*** Opening of Given data ***
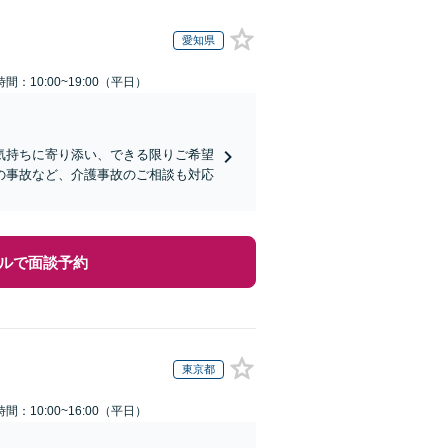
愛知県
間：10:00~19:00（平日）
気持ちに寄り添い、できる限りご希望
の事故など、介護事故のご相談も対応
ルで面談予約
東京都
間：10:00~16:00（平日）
*** Close of Given data ***
*** Opening of Given data ***
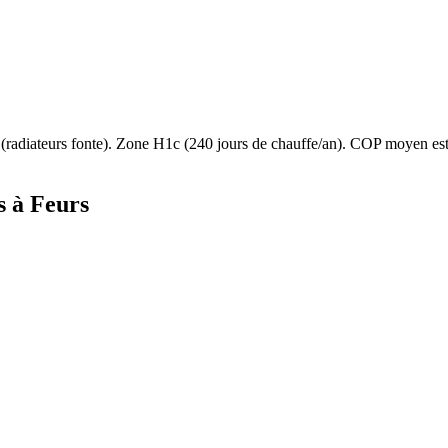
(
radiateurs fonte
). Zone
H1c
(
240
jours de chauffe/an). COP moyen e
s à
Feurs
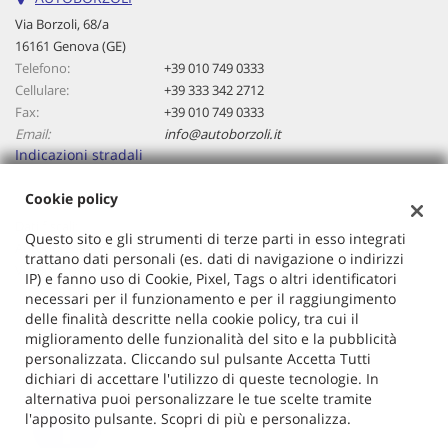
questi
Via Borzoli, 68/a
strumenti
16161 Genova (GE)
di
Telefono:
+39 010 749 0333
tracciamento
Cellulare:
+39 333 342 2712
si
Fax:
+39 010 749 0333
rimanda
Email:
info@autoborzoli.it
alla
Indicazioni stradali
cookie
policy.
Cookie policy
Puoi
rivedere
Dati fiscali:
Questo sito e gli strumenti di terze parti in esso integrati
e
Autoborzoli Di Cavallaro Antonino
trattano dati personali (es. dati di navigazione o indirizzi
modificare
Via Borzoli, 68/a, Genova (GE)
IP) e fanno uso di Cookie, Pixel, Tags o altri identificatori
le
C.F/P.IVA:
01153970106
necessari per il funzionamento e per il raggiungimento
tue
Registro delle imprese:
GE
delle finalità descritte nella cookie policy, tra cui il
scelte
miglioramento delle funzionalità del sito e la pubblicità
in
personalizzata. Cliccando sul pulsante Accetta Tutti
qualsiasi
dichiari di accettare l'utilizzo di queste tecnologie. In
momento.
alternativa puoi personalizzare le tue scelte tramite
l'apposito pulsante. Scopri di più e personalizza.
*** Close of Given data ***
— Work item —
From the records above, reproduce exactly the lines from the one with "alternativa puoi personalizzare" to the one with "l'apposito pulsante. Scopri", both included, and no others.

— Solution for this task —
alternativa puoi personalizzare le tue scelte tramite
l'apposito pulsante. Scopri di più e personalizza.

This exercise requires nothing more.